**Tarea asignada**
Prolongue el texto sobre la visión de la mujer vestida por el sol, que aparece más abajo bajo el encabezado «Fragmento seleccionado», a partir de su última oración.

**Fragmento seleccionado**
_____

Suplementos

“La mujer vestida por el sol, la luna bajo los pies y una corona de doce estrellas”

Al pueblo cristiano le agrada ilustrar los misterios con anécdotas ciertas o ficticias, pero gratas

     Esta es la visión del evangelista San Juan, arrebatado a la contemplación de los misterios divinos en la isla de Patmos, con la pluma en la mano, mientras iba dejando en el blanco papel la revelación del Apocalipsis.

     Esta ha sido la inspiración de grandes artistas al plasmar en el lienzo una bellísima señora en viaje de la tierra al cielo; el rostro resplandeciente, los brazos abiertos y el cortejo jubiloso de ángeles y serafines con místicos cantos.

_____

[Ítems de cuestionario basados en gráficos]
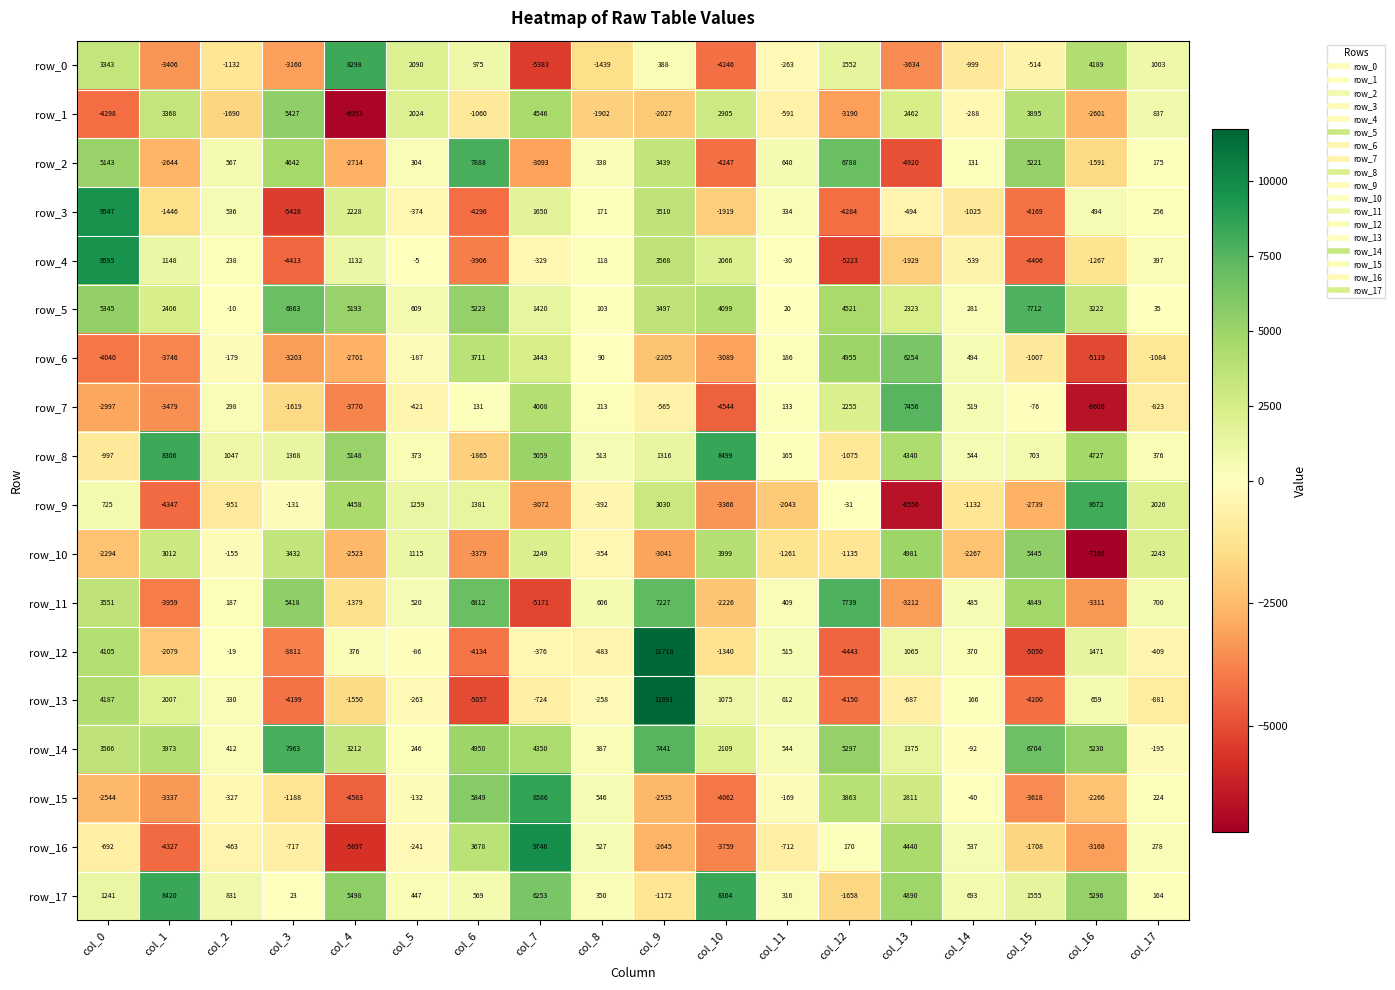

What is the difference between the second highest and second lowest values in the row_12 series?

8548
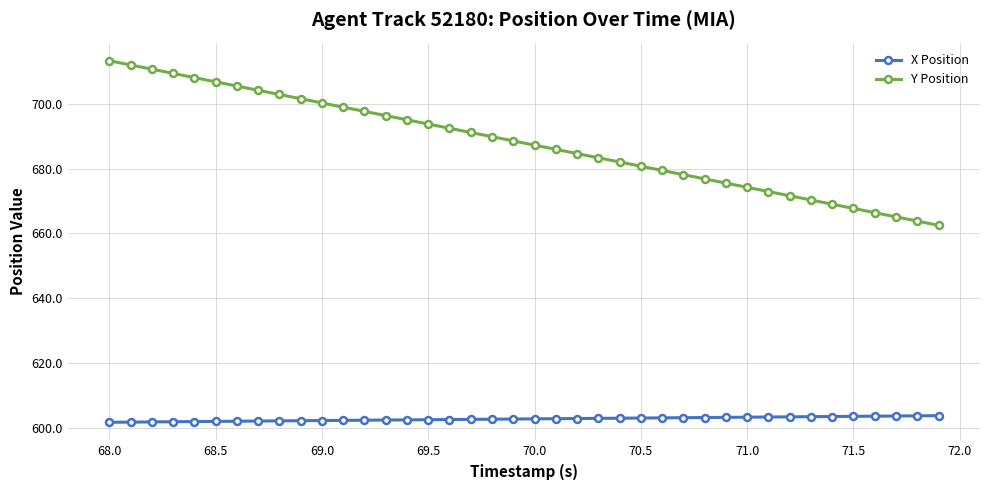

True or false: X Position and Y Position intersect in this chart.

False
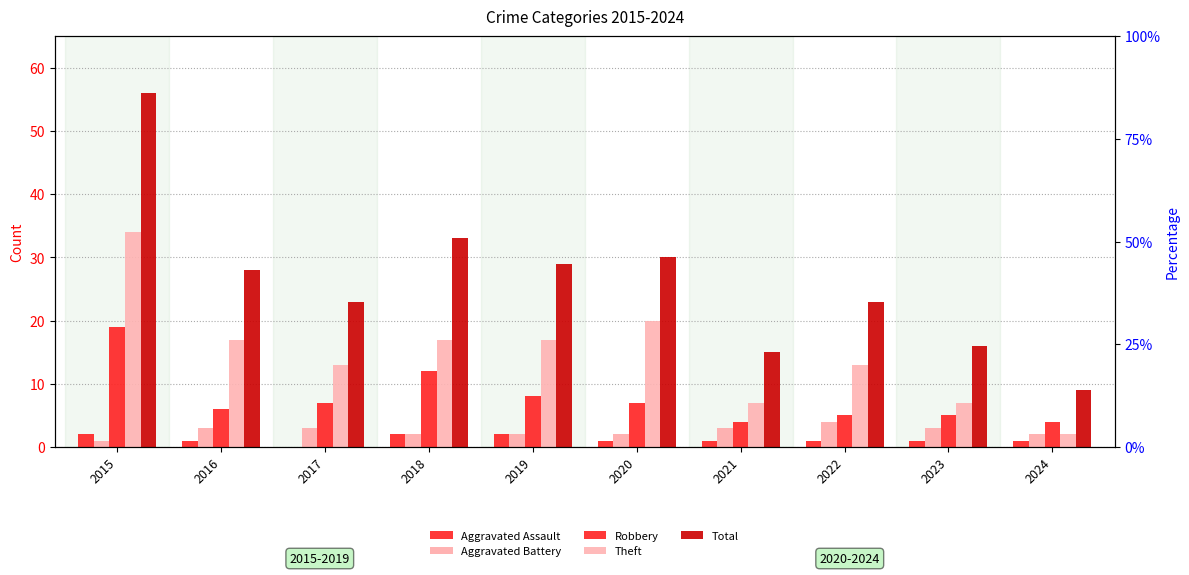

Which series changed the most between 2017 and 2024?

Total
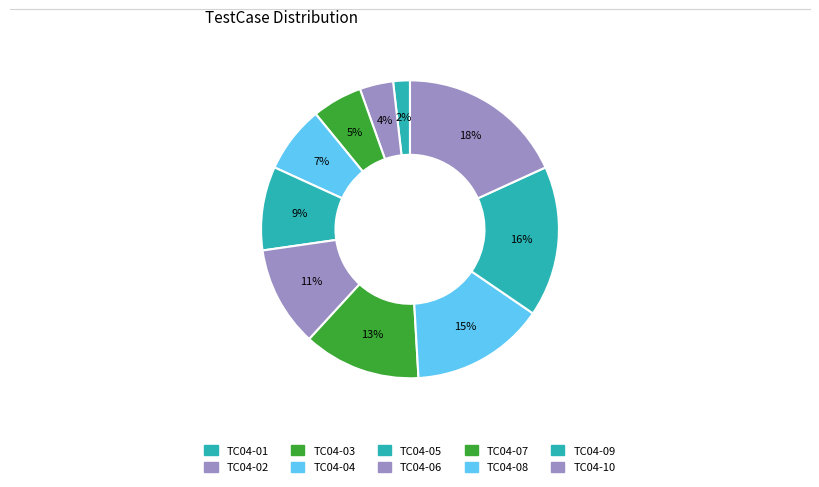

True or false: TC04-05 accounts for 9% of the total.

True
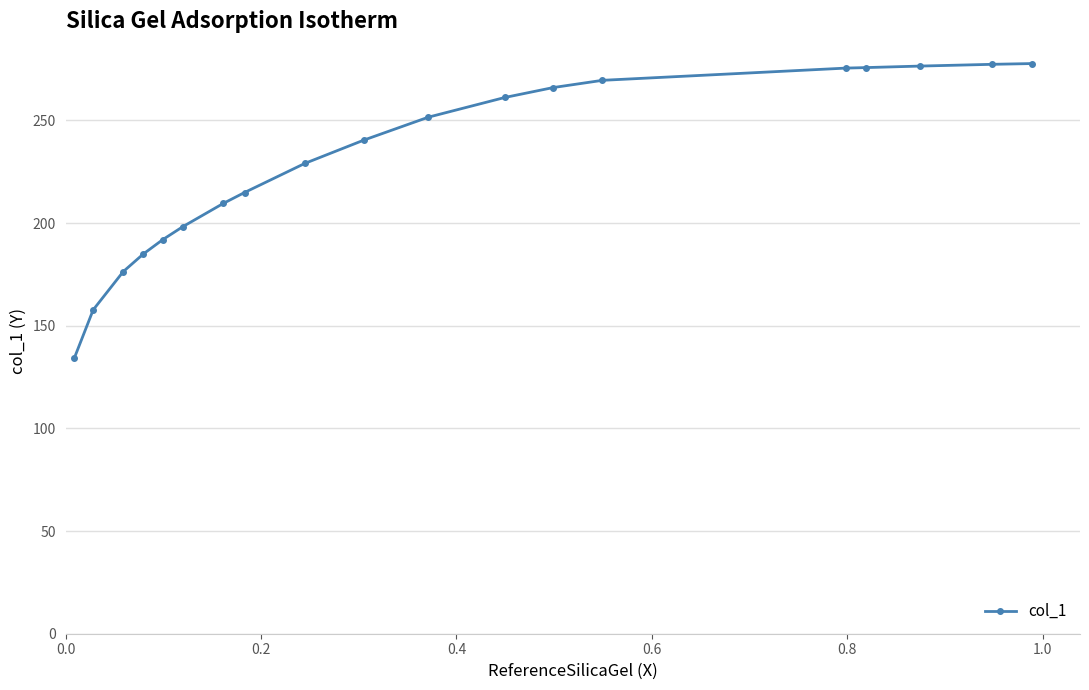

What is the greatest value displayed?

277.7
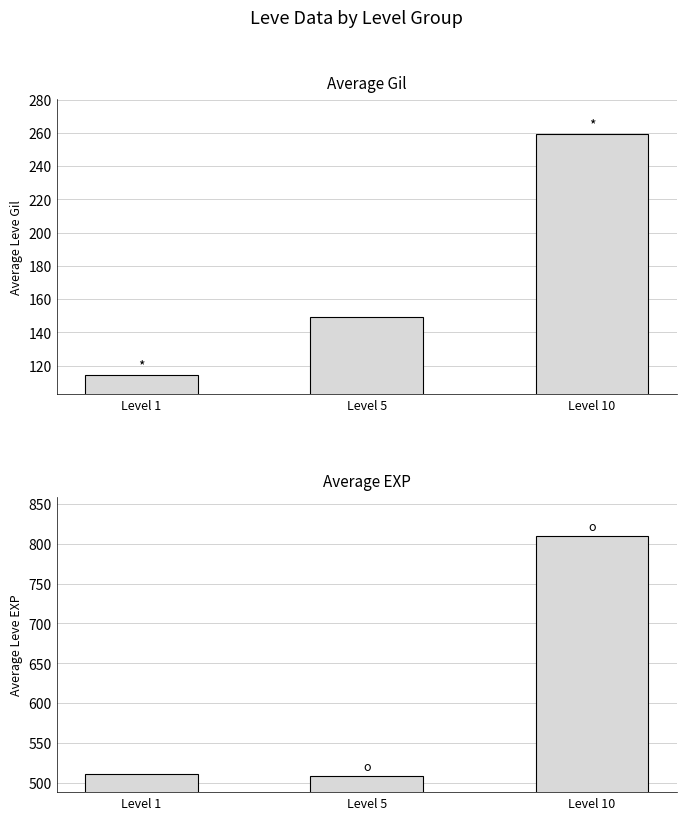

What is the sum of the Average EXP values at Level 1 and Level 5?

1018.5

_____

**Respuesta al ejercicio**
Así el gran pintor Bartolomé Murillo dejó --y se guarda en esta Catedral de Guadalajara-- en su lienzo, tesoro del arte, la glorificación de María, elevada no por su poder, pues era criatura, sino con el poder de Dios, de las tristezas y las alegrías fugaces de la tierra, al gozo eterno a donde fue destinada por su Señor.

¿”Quién es ésta que sube como la aurora, bella como la luna, radiante como el sol?”

     La respuesta es la vida de una doncella escogida por el Altísimo desde toda la eternidad, para asociarla íntimamente con el Verbo del Padre, quien tomaría la naturaleza humana en el seno de esa mujer.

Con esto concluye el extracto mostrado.